### Task item
Reproduce every entry that follows word for word, but omit the images.

(Excerpted data Opens)

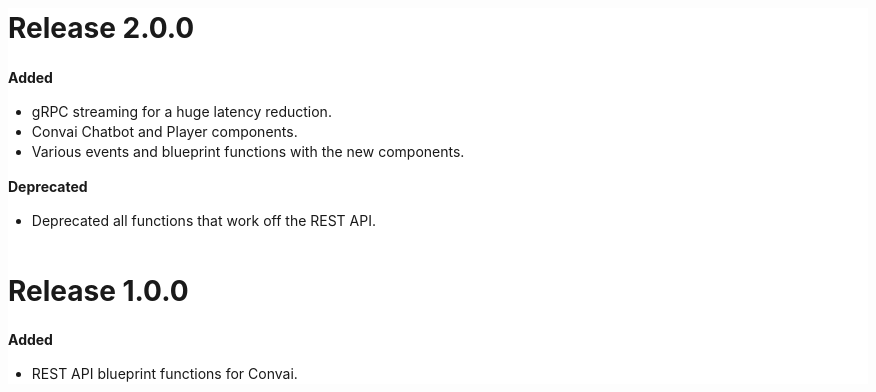 # Release 2.0.0
**Added**
- gRPC streaming for a huge latency reduction.
- Convai Chatbot and Player components.
- Various events and blueprint functions with the new components.

**Deprecated**
- Deprecated all functions that work off the REST API.

# Release 1.0.0
**Added**
- REST API blueprint functions for Convai.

(Excerpted data Closes)

### Answer box
 # Release 2.0.0
**Added**
- gRPC streaming for a huge latency reduction.
- Convai Chatbot and Player components.
- Various events and blueprint functions with the new components.

**Deprecated**
- Deprecated all functions that work off the REST API.

# Release 1.0.0
**Added**
- REST API blueprint functions for Convai.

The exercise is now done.